Graphing Quadratic Functions

What You’ll Learn

In this lesson you’ll learn how to graph quadratic functions in standard form and identify their important features: vertex, axis of symmetry, direction of opening, minimum and maximum values, and intercepts.

The Concept

A quadratic function has the form:

f(x) = ax^2 + bx + c

where a ≠ 0.

Key features:

The graph is a parabola (U-shaped curve).
If a > 0, the parabola opens upward (minimum point).
If a < 0, the parabola opens downward (maximum point).
Vertex: the turning point of the parabola (lowest or highest point).
Axis of symmetry: the vertical line through the vertex, given by x = −b / (2a).

To graph:

Find the vertex using x = −b / (2a), then plug it back to find y.
Find the y-intercept (set x = 0).
Find the x-intercepts (set f(x) = 0 and solve, if they exist).
Plot a few more points and sketch the parabola.

Worked Example

Upward-opening parabola: graph f(x) = x² − 4x − 5.

f(x) = x² − 4x − 5

The graph shows the parabola f(x) = x² − 4x − 5 with all its key features labeled. The gold dot marks the vertex at (2, −9), the lowest point on the curve. Since a = 1 > 0 the parabola opens upward, so the vertex is the minimum of the function. That means f(x) never goes below −9, making the range y ≥ −9. The dashed line at x = 2 is the axis of symmetry. The green dots mark the y-intercept at (0, −5) and the two x-intercepts at (−1, 0) and (5, 0).

1. Find the vertex

Here a = 1, b = −4, c = −5. The x-coordinate of the vertex is:

x = -\frac{b}{2a} = -\frac{-4}{2(1)} = 2

Plug x = 2 back in: f(2) = (2)² − 4(2) − 5 = 4 − 8 − 5 = −9. So the vertex is (2, −9).

2. Find the y-intercept

Set x = 0: f(0) = 0 − 0 − 5 = −5. The y-intercept is (0, −5).

3. Find the x-intercepts

Set f(x) = 0 and factor:

x^2 - 4x - 5 = 0 \quad\Rightarrow\quad (x - 5)(x + 1) = 0

So x = 5 or x = −1. The x-intercepts are (−1, 0) and (5, 0).

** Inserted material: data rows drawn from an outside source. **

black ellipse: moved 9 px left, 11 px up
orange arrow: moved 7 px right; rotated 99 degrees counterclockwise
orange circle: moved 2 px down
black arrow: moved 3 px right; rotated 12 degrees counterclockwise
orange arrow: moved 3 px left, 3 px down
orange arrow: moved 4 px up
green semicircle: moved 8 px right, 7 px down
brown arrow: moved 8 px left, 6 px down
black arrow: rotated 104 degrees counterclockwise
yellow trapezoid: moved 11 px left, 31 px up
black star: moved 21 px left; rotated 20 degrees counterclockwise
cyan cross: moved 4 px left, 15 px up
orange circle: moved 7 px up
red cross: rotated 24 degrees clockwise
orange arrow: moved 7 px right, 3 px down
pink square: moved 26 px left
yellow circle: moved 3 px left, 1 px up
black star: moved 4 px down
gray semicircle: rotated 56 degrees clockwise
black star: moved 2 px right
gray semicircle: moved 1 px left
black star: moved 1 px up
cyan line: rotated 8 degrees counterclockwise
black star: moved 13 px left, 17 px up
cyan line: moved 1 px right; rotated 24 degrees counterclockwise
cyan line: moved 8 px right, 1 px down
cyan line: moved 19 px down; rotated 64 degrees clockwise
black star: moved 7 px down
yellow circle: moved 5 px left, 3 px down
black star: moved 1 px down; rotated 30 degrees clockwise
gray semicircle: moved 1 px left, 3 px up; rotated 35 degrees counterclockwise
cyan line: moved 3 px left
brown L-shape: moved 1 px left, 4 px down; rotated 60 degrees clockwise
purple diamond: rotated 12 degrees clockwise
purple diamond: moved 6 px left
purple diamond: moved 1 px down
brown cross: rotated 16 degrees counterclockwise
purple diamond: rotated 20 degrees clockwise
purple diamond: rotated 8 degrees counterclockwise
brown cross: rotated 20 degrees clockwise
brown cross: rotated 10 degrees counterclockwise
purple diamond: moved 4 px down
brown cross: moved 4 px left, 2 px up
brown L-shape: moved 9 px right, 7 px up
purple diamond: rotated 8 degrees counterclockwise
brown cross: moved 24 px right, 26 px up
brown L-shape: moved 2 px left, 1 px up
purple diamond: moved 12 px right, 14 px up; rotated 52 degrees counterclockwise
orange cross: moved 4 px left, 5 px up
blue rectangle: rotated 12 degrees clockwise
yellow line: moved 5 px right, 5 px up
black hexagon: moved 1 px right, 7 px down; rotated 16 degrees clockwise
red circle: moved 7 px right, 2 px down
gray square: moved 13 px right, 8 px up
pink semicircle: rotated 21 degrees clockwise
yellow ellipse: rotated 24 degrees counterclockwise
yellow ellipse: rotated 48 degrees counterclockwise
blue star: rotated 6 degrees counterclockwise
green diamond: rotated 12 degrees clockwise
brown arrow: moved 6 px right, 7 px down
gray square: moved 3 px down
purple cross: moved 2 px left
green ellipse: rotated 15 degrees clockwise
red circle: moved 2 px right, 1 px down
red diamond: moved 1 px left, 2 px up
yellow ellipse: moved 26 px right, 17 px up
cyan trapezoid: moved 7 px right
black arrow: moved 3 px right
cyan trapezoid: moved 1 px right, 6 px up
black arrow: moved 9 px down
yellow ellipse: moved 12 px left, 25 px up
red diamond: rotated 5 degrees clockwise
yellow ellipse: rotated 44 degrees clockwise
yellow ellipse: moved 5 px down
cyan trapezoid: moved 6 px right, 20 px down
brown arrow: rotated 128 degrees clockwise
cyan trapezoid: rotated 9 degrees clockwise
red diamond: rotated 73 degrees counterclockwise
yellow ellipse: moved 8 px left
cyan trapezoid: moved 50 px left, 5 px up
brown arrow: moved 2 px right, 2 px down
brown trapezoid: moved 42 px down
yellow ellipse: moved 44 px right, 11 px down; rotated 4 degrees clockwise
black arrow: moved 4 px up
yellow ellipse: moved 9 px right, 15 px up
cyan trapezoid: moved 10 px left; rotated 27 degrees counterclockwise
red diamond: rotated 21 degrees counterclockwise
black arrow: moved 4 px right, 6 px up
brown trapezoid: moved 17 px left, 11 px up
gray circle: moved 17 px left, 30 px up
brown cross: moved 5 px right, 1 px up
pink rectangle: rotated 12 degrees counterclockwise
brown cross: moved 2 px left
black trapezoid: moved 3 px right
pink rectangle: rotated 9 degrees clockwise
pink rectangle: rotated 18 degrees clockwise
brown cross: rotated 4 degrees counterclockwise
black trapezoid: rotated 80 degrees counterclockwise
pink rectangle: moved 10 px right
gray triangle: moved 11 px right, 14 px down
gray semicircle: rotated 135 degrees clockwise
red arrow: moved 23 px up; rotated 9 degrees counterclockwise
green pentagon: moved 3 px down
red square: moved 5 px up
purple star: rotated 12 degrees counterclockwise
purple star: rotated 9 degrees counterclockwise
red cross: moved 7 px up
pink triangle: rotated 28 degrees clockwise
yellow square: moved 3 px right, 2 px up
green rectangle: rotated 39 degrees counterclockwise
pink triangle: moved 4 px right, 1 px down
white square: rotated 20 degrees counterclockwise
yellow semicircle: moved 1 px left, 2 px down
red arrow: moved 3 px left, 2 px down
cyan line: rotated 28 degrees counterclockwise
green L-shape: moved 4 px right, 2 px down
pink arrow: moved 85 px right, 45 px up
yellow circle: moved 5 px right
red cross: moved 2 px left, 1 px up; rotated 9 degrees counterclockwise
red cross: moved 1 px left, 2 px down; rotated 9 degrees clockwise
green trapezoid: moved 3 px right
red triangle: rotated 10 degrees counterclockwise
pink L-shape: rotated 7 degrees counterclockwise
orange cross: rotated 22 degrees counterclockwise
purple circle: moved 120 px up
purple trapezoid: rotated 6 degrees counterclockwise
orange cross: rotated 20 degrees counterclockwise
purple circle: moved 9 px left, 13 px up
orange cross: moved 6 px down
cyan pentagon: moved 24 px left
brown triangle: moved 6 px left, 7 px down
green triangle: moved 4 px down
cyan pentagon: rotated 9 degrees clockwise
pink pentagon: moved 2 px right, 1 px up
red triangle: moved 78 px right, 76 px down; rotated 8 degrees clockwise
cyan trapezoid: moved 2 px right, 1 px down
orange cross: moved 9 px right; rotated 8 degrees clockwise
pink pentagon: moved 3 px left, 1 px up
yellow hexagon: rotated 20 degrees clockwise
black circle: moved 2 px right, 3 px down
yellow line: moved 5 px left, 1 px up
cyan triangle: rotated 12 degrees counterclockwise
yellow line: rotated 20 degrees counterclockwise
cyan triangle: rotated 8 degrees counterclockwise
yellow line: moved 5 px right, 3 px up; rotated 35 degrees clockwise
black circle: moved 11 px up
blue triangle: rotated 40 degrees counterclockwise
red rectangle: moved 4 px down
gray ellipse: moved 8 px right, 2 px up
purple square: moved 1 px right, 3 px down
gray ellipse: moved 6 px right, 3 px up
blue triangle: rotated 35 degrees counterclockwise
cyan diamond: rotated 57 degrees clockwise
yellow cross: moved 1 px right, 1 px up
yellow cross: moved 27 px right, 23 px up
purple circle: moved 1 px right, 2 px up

The parabola opens upward (a > 0) with vertex at (2, −9).

Downward-opening parabola: graph g(x) = −x² + 4x + 5.

g(x) = −x² + 4x + 5 (opens downward)

Because a = −1 < 0, this parabola opens downward. It has a maximum point instead of a minimum. The vertex at (2, 9) is the highest the function ever reaches, so f(x) never goes above 9, making the range y ≤ 9. The orange curve shows the ∩ shape, with the gold vertex at the top. Compare this to the upward parabola above: the sign of “a” flips the entire shape.

4. Find the vertex

Here a = −1, b = 4, c = 5. The x-coordinate of the vertex is:

x = -\frac{b}{2a} = -\frac{4}{2(-1)} = 2

Plug x = 2 back in: g(2) = −(2)² + 4(2) + 5 = −4 + 8 + 5 = 9. So the vertex is (2, 9), the highest point.

5. Find the y-intercept

Set x = 0: g(0) = 0 + 0 + 5 = 5. The y-intercept is (0, 5).

6. Find the x-intercepts

Set g(x) = 0: −x² + 4x + 5 = 0. Multiply both sides by −1 to get x² − 4x − 5 = 0, then factor:

(x - 5)(x + 1) = 0

So x = 5 or x = −1. The x-intercepts are (−1, 0) and (5, 0), same as the upward parabola, but the shape is flipped.

Real-World Application

Quadratic functions model many real situations:

Projectile motion (height of a thrown ball over time)
Profit = revenue − cost (often quadratic)
Area of a rectangular garden with fixed perimeter
Bridge arches and satellite dishes (parabolic shapes)
Stopping distance of a car as speed increases

Example: a ball is thrown upward. Its height can be modeled by a quadratic function. The vertex represents the maximum height, a downward-opening parabola, just like the second example above.

Quiz

For $f(x) = 2x^2 - 8x + 3$, does the parabola open upward or downward?

A.Downward
B.Upward
C.Sideways
D.It depends on $x$

What is the x-coordinate of the vertex of $f(x) = x^2 + 6x - 7$?

A.$-6$
B.$3$
C.$6$
D.$-3$

The y-intercept of $f(x) = x^2 - 4x + 5$ is:

A.$(0, 5)$
B.$(5, 0)$
C.$(-4, 5)$
D.$(0, -4)$

A quadratic function has a minimum point. This means:

A.$a = 0$
B.$a < 0$
C.$a > 0$
D.$b = 0$

Find the vertex of $f(x) = -x^2 + 4x + 1$.

A.$(4, 1)$
B.$(2, 5)$
C.$(-2, -11)$
D.$(2, -3)$